It's a system (ie: software program) which observes the world through sensors and acts upon an environment using actuators. It directs it's activity towards achieving goals. Intelligent agents may also learn or use knowledge to achieve their goals.
There are a lot of agents types, but here we're going to separate them in 2 classes
Both reflex and planning agents can be rational, again we just care about the result action, if the action maximize it's expected utility, then it is rational.
we need to identify which type of agent is needed to have a rational behavior.
A reflex or planning agent can be sub-optimal, but normally planning is a good idea to follow.

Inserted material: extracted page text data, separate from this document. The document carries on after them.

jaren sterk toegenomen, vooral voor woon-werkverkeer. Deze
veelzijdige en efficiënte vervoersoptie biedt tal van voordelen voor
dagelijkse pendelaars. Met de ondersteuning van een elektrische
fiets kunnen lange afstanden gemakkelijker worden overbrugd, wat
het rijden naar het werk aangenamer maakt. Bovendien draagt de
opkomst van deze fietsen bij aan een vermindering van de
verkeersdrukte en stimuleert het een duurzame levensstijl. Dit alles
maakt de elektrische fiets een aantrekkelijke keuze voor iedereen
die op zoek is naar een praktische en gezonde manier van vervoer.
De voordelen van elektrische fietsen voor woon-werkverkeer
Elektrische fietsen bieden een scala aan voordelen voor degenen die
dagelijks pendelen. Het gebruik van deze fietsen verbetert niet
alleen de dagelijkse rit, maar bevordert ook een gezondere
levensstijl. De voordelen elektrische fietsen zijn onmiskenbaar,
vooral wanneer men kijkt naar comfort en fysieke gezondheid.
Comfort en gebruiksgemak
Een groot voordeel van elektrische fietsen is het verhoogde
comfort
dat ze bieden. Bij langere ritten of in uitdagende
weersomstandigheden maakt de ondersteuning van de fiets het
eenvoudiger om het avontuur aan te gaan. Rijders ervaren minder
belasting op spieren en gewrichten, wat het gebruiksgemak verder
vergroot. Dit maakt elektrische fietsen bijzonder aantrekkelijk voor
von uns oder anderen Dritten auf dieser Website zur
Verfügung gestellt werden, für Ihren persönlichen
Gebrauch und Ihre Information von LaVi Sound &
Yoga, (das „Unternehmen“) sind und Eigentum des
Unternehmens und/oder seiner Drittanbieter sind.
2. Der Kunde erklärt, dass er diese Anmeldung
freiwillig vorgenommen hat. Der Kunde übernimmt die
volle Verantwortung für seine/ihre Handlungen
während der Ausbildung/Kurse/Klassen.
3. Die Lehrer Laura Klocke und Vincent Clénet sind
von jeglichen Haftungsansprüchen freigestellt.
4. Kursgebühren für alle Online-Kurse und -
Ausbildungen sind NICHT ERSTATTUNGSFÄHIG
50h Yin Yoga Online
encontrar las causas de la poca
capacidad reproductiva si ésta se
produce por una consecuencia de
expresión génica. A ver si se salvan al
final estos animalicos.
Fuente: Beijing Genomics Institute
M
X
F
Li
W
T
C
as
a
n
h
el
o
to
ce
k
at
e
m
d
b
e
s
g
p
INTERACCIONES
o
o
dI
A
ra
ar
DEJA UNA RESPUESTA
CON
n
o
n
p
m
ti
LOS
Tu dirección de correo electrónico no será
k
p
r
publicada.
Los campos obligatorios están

On this book we're going to see a lot of tools used to address planning. For instance searching is a kind of tool for planning.
Search problem
A search problem finds a solution which is a sequence of actions (a plan) that transform the start state to the goal state.
Types of search:
- Uninformed Search: Keep searching everywhere until a solution is found
- Informed Search: Has kind of "information" saying if we're close or not to the solution (Heuristic)
A search problem consist on the following things:
- A State space: Has the states needed to do planning
- A successor function: For any state x, return a set of states reachable from x with one action
- A start state and goal test: Gives initial point and how to check when planning is over
Example our objective is to travel from Arad, to Bucharest
Above you have the world state, we don't need so many details, we only need the cities, how the connect and the distances.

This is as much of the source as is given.